Interdisciplinary exploration of gender issues in China, especially but not exclusively focusing on the roles of women in the making of modern Chinese history. Students will learn about cultural specificities in the experiences of Chinese women while exploring the diverse meanings of "women's status" and gender relations. Themes to be examined in the course content include gendered subjectivities, the ideology of the new women, the impact of globalization and transnational capital, different gender roles, and women's writing from the Opium War to contemporary China. Emphasis on different stages of women's writing in relation to their cultural conditions and social awakening, and on the ways ideologies helped form gender identities in the twentieth century.
An exploration of sexualities in Japan emphasizing familial, historical, political, and sociological perspectives. Students will study the intersection of sexuality with popular culture and international relations, and address the following topics: marriage, prostitution, homosexuality, and pornography in contemporary Japanese society.
Topically-organized course focused on selected problems, areas, and issues of special interest in Gender Studies at the intermediate level. Topics vary depending on specialization and research interests of the instructor.
A critical exploration of the history, development, influence, and implications of feminist theories. Instructors will introduce students to in-depth study of at least 3 feminist theoretical traditions. Course content covers early (e.g., seventeenth century) as well as contemporary time periods, in particular current trends in antiracist feminist, gender, and queer theories.

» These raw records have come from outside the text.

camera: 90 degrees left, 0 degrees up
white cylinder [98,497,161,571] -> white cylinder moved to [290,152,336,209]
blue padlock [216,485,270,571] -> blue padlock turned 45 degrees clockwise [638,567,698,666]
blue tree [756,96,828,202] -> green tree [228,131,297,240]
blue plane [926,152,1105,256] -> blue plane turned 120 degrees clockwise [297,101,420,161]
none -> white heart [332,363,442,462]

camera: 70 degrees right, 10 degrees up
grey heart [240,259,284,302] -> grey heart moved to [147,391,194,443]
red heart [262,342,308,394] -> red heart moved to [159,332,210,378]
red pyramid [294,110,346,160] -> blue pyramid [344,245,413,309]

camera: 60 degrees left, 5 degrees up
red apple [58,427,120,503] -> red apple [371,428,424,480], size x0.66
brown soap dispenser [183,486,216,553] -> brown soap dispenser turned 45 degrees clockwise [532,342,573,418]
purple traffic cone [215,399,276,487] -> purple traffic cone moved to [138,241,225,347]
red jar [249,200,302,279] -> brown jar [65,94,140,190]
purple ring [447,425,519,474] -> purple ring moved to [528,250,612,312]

A survey of queer criticism including foundational works concerning gender performativity, the historical construction of homosexuality, and heteronormativity, and new works identifying queer temporalities, affects, and aesthetics. We will use this theoretical canon to perform queer readings of a selection of texts, focusing primarily on fiction and Hollywood film but also considering current events, performance, and visual arts.

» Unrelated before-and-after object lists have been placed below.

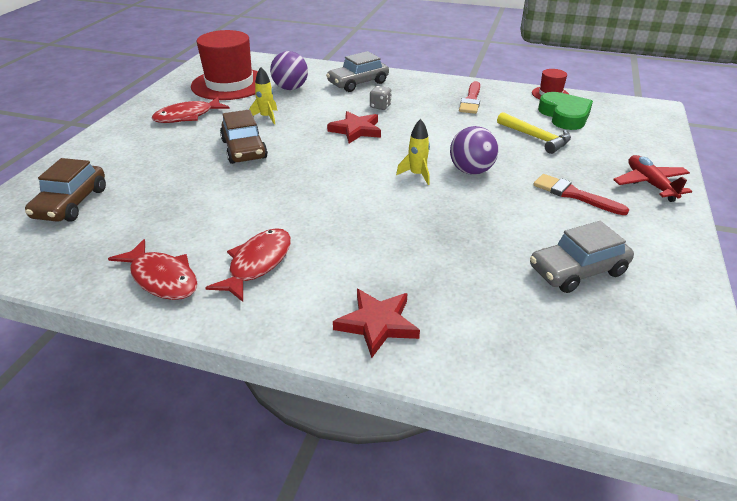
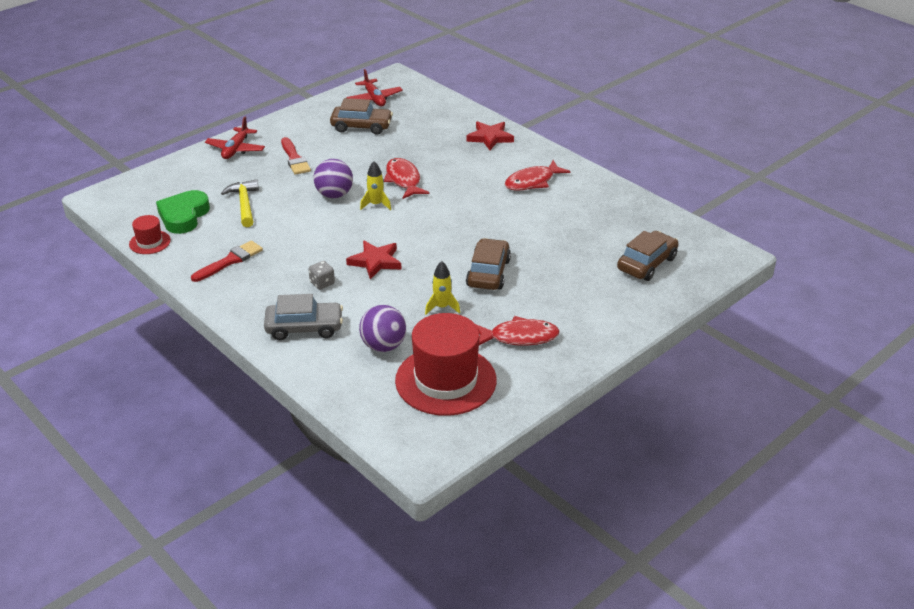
camera: 150 degrees left, 0 degrees up
red fish [108,239,198,300] -> red fish moved to [384,158,429,199]
grey car [530,221,634,293] -> brown car [330,98,393,135]
none -> red plane [346,69,403,106]

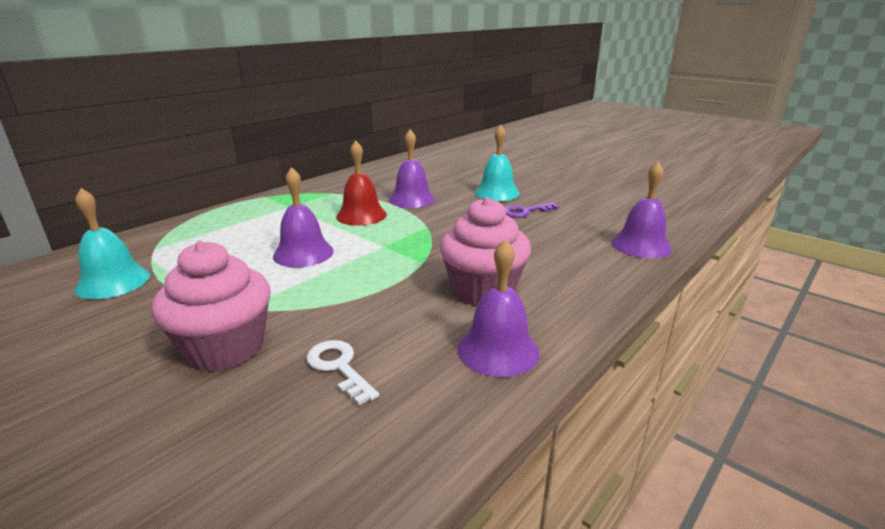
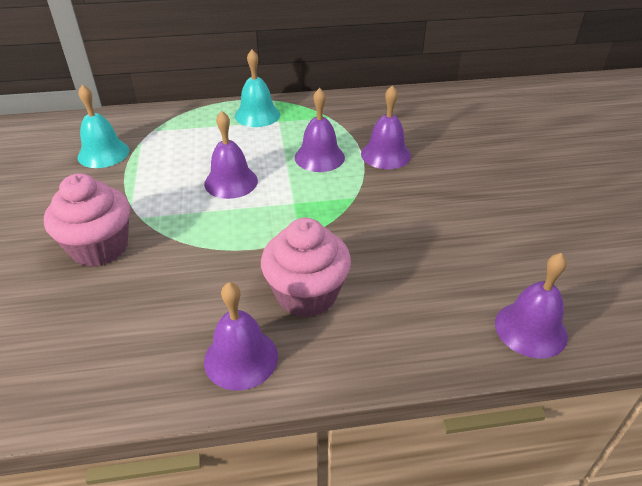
camera: 40 degrees right, 15 degrees up
white key [306,340,379,405] -> none
red bell [336,140,387,226] -> purple bell [295,88,345,172]
turquoise bell [475,125,520,201] -> turquoise bell moved to [235,50,280,127]
purple key [505,202,559,218] -> none

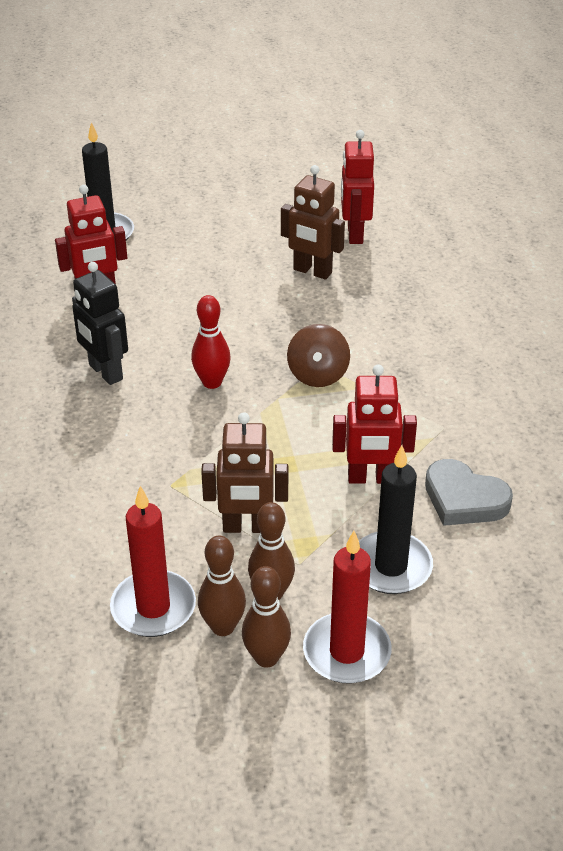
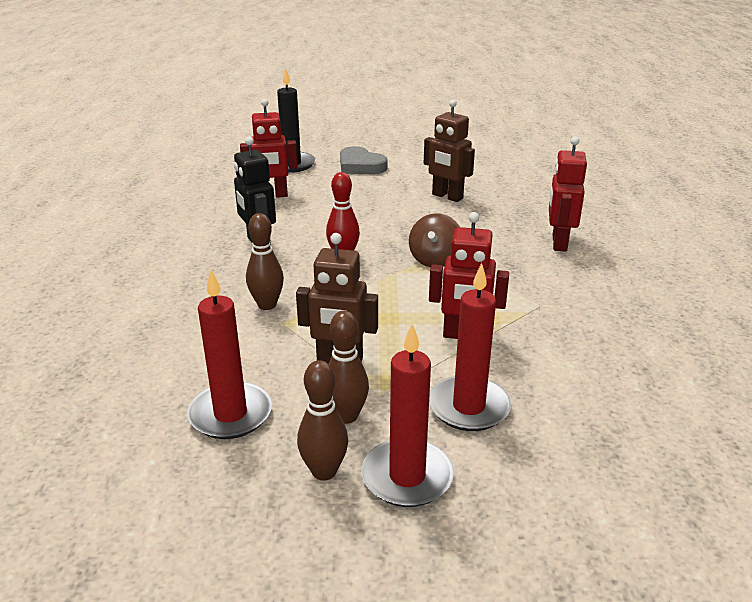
camera: 10 degrees right, 10 degrees down
brown bowling pin [198,535,246,636] -> brown bowling pin moved to [246,213,284,310]
red robot [341,130,374,244] -> red robot moved to [549,137,587,252]
black candle [359,445,433,594] -> red candle [429,263,511,431]
grey heart [425,459,513,526] -> grey heart moved to [340,146,388,174]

Exploration of the key role that science and technology play in the world, with particular attention to its intersection with gender and race. Drawing primarily on feminist scholarship and cultural studies of science and technology, students will critically examine practices of science and technology and the way in which they shape and are shaped by larger political, cultural and social contexts. Students will explore key theoretical questions such as How science produces ideas about gender and race, how gender and race affect who has access to technology, and how do we create technologies that improve the lives of women and people of color?
Topically-organized course focused on selected problems, areas, and issues of special interest in Gender Studies at the advanced level. Topics vary depending on specialization and research interests of the instructor.
A program of individual reading and research under the direction of the gender studies faculty.
An exploration of how feminist scholars challenge dominant theories of knowledge and approaches to research. This course provides a framework for thinking about methods and forms of knowledge production that engage questions of social justice, value reflexivity, and center liberatory praxis. Emphasis is placed on the inter-disciplinary nature of inquiry in gender studies and the ways in which particular methodologies arise from and relate to specific theoretical positions. Instructors introduce students to a range of research methods and course culminates in student proposals for an advanced research project that they will complete the following semester (GW 375).
An integration of students' previous experiences at Skidmore while enabling the production of new and creative works. Students will engage in advanced research, will complete a major project (proposed in the preceding semester in GW 374), and will present their research to the seminar. They will also execute a community engagement component derived from their research, and explore possibilities for Gender Studies majors after graduation.
Independent study and research leading to a thesis examining, from an interdisciplinary perspective, a topic relevant to gender studies. Students will work under the direction of a faculty advisor as well as a second reader.
Internship opportunity for students whose academic and cocurricular experience has prepared them for professional work related to gender studies. With faculty sponsorship and approval of the director of the Gender Studies Program, students may extend their educational experience into such areas as counseling, education, crisis intervention, health care delivery, business and management, and other areas relevant to gender studies. Academic assignments will be determined by the faculty sponsor in consultation with the on-site supervisor.